Consumers—and educators—use Facebook’s business pages to make their opinions known, and now an academic study finds that negative posts outpace the positive ones for Fortune 500 companies by a wide margin.
While the analysis focused on well-known businesses in the consumer world, the lead researcher said he believes the findings can be applied to education companies as well.
“If you think about teachers as ‘users’ in this space, it definitely fits into the framework of our study,” said Mochen Yang, an assistant professor at Carlson School of Management at the University of Minnesota, and lead author of the research, in an interview. The study was published in the INFORMS journal Information Systems Research.

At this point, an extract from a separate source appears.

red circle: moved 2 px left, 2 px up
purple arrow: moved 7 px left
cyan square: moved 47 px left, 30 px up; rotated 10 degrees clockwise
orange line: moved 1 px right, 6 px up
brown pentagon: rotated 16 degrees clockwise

Specifically, Yang and his fellow researchers found that:
- The ratio of negative to positive posts is nearly 2 to 1;
- Negative posts get the most comments, followed by positive posts; and,
- Complaints about a company’s standing on social issues—such as labor, human rights or pollution—receive more likes, but fewer comments, than complaints about quality or money issues.

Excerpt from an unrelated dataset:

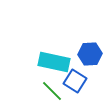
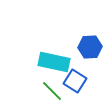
blue hexagon: moved 7 px up
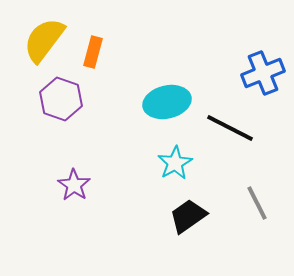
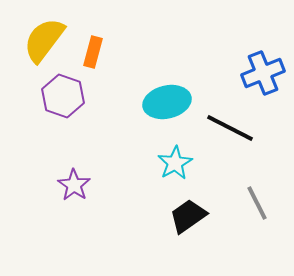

The study focused on data from 12,000 posts for 41 Fortune 500 companies in six industries in 2012. The researchers coded posts on the business pages into seven categories, which included positive testimonials and appreciation; complaints about a product; complaints about service quality; complaints about money issues; comments about social and environmental issues; customer questions; customer suggestions, and finally irrelevant messages.
“The distribution of different kinds of content would likely be slightly different in the educational context,” Yang said. For example, MOOCs (massively open online courses) would draw comments from the public that are both positive and negative. “Some users would be satisfied and post positive testimonials; on the other hand, some students would not be as satisfied and issue complaints.”

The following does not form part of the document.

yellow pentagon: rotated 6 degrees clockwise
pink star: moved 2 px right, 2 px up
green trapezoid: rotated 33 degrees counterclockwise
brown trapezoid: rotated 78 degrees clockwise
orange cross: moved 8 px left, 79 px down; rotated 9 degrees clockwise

With positive posts come positive results, a finding that has been established by previous research, said Yang. Increased engagement is linked to more brand loyalty, product sales, and profitability, he indicated.
Monitor—But Don’t Censor
Businesses need to closely monitor what happens on their Facebook pages, and be careful about how they respond to less-than-favorable comments, said Yang. “I was surprised to see how a wave of negativity accumulates in a short period of time,” said Yang.
One big takeaway is that “companies should not think about negative posts on their social media as a bad thing,” he said, because those public statements aren’t necessarily all bad.
“You can think of it as a way to collect consumer feedback for free,” said Yang.
Some companies choose to censor negative posts by deleting them. “We strongly advise against this,” he said. “As manager of their business page, companies have the power to do that. But this is a counterproductive way to monitor what’s happening on the page.” A “deletion action” can generate multiple reactions that bring attention to the original post, he said.
Instead, companies need to prioritize different types of posts, recognizing that not all are equally important, and develop a strategy for each kind of reaction, he said.
For instance, businesses can see how much attention is being generated by posts with unreasonable requests or accusations. “Companies may not want to bring more attention to that post,” he said. However, posts that include hate speech or “grossly inappropriate” comments should be deleted, he said.